Subagent introspection
Imported Claude Code sessions may contain subagent work trees. Render these as expandable traces, enabling users to inspect how an agent delegated, what each subagent discovered, and how results were synthesized — a “replay debugger” for agentic workflows.
Workflows
Multi-phase orchestration across entities. A workflow defines a sequence of steps where each step’s outputs become the next step’s inputs — like a routing slip, but one that actually works.
Motivating scenario: a weekly leadership check-in where 6 department heads write memos (panel or roundtable), then a Chief of Staff reviews all memos and synthesizes a report (directed). Today this requires manual multi-channel choreography; workflows would make it a single trigger.

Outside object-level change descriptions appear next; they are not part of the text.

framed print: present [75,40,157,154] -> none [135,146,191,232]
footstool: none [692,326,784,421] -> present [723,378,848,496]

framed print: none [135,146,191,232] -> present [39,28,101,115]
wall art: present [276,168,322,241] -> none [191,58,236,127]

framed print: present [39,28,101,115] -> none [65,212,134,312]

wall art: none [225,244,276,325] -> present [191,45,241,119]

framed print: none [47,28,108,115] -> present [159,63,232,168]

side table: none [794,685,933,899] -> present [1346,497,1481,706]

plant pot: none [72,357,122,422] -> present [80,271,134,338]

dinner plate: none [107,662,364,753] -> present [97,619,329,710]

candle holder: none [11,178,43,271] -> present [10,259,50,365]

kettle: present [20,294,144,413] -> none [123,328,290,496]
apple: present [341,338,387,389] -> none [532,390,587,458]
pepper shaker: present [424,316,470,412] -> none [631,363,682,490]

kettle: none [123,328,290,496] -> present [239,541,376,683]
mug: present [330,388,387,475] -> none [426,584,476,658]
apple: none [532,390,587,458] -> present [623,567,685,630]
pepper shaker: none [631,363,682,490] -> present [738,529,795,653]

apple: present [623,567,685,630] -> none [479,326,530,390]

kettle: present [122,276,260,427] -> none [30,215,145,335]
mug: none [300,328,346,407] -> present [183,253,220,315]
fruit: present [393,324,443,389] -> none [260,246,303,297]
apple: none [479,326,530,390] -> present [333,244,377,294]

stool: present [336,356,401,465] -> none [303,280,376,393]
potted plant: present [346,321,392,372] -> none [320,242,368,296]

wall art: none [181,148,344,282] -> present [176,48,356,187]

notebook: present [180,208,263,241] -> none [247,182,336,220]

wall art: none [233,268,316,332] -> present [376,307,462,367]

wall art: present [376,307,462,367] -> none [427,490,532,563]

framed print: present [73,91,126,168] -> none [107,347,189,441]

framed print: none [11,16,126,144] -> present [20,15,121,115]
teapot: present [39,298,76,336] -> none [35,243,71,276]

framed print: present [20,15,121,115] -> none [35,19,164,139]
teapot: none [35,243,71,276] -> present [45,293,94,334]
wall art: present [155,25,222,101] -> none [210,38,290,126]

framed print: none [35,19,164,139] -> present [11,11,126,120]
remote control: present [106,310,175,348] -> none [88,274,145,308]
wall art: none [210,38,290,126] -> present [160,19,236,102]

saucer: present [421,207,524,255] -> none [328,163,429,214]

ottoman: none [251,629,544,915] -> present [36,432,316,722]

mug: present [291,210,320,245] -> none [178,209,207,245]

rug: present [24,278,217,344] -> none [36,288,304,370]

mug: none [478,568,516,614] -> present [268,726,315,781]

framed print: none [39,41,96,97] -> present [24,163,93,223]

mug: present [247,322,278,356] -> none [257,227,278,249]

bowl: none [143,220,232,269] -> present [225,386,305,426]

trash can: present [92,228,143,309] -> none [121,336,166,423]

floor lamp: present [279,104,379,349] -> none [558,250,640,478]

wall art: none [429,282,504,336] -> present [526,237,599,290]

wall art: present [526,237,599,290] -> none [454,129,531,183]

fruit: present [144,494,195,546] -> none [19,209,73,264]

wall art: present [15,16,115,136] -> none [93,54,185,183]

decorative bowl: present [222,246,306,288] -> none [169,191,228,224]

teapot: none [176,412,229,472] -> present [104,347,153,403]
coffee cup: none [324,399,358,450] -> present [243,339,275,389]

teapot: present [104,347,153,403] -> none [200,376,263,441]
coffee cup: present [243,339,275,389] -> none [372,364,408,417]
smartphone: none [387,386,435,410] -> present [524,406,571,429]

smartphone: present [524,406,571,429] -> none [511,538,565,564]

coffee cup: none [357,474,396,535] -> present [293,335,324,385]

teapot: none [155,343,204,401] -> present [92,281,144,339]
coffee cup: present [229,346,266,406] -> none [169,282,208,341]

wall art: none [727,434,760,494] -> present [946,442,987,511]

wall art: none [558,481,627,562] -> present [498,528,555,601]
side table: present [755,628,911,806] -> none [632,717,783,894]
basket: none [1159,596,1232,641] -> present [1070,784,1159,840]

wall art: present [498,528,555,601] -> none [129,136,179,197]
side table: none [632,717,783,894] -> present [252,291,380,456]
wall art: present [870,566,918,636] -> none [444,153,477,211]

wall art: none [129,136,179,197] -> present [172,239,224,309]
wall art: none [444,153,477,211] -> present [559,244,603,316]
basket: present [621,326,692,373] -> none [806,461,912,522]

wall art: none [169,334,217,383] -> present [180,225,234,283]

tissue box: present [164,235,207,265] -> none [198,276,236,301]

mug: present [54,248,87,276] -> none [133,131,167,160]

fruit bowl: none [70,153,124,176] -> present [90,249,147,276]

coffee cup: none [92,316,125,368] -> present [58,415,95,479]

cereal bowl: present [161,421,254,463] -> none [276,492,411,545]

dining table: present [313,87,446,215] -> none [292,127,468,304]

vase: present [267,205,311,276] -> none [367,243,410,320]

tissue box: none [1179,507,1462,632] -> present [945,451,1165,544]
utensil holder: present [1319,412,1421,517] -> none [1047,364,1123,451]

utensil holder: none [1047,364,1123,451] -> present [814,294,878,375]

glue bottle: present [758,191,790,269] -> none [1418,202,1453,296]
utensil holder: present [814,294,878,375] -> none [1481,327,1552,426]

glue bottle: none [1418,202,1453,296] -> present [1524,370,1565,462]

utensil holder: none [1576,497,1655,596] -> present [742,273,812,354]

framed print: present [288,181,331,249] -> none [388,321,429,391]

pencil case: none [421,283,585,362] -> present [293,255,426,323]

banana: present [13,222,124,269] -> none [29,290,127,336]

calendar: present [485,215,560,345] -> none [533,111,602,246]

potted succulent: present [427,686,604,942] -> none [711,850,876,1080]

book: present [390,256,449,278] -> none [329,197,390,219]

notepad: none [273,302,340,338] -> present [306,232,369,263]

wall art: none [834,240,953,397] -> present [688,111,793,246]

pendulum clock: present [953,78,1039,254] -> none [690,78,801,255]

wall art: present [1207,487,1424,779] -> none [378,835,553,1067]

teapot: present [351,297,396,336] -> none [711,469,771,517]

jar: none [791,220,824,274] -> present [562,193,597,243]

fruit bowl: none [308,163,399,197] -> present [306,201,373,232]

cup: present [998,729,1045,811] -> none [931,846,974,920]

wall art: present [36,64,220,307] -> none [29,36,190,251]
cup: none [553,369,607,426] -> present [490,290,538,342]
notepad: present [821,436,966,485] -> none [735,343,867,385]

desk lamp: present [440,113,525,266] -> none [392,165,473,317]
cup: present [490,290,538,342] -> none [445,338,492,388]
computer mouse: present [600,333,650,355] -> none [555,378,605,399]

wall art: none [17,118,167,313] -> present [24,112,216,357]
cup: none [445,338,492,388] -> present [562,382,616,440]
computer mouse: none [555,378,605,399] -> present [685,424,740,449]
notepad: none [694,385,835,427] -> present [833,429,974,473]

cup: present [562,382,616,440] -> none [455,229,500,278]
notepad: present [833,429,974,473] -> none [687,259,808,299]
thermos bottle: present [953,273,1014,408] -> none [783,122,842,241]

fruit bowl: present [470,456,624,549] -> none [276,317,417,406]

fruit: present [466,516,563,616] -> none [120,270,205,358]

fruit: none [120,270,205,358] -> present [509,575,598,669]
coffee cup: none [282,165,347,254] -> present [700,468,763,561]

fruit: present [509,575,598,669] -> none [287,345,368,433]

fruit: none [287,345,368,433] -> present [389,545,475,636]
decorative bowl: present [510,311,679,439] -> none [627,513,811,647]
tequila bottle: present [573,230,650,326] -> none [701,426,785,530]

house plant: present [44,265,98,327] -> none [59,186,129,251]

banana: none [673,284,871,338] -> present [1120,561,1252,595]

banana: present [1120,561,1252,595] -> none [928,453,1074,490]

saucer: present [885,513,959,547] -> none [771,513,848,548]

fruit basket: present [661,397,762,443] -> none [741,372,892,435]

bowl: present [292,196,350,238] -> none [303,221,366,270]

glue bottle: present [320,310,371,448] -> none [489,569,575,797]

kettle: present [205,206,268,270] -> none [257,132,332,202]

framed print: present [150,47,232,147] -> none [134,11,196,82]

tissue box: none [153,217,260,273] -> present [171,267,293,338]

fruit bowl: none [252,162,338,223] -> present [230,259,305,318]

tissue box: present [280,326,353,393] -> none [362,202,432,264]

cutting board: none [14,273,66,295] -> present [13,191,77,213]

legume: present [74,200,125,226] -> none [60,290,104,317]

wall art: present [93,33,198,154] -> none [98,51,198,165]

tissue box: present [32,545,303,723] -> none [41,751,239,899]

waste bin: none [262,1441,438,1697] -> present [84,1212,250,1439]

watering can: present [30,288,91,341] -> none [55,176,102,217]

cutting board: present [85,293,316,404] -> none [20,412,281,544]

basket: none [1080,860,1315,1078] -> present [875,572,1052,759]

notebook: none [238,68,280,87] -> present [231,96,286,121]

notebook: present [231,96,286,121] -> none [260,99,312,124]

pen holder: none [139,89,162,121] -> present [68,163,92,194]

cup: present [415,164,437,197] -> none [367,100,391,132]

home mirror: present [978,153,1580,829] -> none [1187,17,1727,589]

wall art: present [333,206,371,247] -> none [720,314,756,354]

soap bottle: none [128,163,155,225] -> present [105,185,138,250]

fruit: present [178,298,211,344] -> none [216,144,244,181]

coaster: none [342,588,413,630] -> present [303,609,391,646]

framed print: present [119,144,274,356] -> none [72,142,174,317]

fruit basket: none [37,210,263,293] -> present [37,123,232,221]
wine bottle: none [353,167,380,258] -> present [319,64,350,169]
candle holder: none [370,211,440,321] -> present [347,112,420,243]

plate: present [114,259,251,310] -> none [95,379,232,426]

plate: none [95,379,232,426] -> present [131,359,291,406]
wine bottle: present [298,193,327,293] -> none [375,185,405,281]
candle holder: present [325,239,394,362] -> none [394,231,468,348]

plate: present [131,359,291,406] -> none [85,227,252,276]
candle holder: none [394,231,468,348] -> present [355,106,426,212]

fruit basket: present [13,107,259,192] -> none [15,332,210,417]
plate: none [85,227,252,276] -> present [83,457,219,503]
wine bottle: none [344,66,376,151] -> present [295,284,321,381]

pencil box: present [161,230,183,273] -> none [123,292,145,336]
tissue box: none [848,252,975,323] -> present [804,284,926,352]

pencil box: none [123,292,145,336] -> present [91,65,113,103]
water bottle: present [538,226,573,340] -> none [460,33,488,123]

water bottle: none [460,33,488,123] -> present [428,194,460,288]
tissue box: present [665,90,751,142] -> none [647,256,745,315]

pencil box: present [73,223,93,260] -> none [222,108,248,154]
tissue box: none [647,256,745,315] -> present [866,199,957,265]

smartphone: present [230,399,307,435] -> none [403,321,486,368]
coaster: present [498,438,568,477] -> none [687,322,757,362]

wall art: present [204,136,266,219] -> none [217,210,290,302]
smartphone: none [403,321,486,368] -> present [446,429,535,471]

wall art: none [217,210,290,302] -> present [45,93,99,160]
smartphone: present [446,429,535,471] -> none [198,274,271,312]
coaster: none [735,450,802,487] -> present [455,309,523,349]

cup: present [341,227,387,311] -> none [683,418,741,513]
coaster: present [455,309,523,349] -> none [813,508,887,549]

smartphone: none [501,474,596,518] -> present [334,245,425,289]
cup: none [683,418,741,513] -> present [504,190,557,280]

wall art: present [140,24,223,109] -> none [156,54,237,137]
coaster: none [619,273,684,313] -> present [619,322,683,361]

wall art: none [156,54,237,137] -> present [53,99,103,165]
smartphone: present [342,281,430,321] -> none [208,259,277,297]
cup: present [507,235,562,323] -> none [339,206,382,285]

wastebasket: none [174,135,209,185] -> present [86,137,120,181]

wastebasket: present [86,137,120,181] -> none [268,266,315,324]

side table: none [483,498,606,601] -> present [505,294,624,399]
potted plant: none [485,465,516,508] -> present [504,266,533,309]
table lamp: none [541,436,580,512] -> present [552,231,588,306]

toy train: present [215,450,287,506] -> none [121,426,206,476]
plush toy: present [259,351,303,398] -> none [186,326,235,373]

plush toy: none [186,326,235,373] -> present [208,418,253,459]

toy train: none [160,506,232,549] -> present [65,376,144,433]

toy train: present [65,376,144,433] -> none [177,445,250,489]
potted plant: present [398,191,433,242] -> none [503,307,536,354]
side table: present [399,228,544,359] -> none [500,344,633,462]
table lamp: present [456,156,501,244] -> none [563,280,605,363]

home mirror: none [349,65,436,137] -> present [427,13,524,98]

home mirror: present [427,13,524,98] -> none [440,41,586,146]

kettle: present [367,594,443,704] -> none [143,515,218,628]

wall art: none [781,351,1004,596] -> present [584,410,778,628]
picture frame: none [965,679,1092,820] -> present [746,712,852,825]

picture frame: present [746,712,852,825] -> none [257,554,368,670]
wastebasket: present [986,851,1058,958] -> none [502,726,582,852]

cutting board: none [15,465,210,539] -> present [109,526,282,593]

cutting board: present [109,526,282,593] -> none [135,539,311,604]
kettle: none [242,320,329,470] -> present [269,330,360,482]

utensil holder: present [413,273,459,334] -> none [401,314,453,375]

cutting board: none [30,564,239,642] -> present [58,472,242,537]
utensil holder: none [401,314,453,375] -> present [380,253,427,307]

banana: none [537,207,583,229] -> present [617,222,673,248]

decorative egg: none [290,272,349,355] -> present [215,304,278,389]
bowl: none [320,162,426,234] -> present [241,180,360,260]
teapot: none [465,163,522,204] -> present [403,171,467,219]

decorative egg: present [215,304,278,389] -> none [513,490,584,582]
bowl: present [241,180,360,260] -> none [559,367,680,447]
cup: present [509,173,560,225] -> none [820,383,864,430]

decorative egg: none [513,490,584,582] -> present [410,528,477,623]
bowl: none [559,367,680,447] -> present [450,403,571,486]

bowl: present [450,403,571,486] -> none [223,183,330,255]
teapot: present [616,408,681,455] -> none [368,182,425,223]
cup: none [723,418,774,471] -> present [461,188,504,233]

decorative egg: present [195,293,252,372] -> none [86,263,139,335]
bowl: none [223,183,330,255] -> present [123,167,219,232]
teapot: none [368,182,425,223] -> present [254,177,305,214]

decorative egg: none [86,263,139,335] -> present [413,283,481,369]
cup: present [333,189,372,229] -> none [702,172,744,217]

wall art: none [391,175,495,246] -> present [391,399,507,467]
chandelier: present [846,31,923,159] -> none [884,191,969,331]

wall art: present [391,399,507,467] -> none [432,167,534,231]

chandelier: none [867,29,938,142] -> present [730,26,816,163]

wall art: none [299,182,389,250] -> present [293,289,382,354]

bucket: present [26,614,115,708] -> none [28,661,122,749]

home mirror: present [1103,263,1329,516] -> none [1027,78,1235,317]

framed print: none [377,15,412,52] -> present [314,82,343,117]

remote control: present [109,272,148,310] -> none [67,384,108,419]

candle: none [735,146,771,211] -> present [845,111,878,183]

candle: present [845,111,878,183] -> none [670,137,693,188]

Workflows compose the primitives we already have (panel, roundtable, directed) into repeatable pipelines. They bridge interaction modes (how a single message is routed) with process automation (how a multi-step sequence is orchestrated). Closely related to files/artifacts (Step 9) since workflow outputs are often documents, not just chat messages.
Sharing and collaboration
Export conversation snapshots. Share channel configurations (role + prompt templates). Community prompt library. Maybe someday: multi-user.
Design Principles
- Gall’s Law: Each step is the smallest working increment. Complex systems evolve from simple ones that work.
- One dimension per step: Each step extends exactly one capability. If it touches two dimensions, split it.
- Local-first: All data on your machine. No cloud dependency beyond the API.
- Own your data: SQLite is inspectable, portable, and backed up with your filesystem.
- Iterative complexity: Don’t add abstractions until they’re needed. Three similar lines > premature helper function.
- North star alignment: Every step must move materially closer to the vision. If it doesn’t, it’s polish — and polish waits.
- Token discipline: Klatch is a thin layer over the API. Imported history is sent as compressed conversation turns, not raw transcripts. Tool-use detail is stored locally but never re-transmitted. System prompts should be measured and their token cost made visible. Every token sent to the API should earn its place.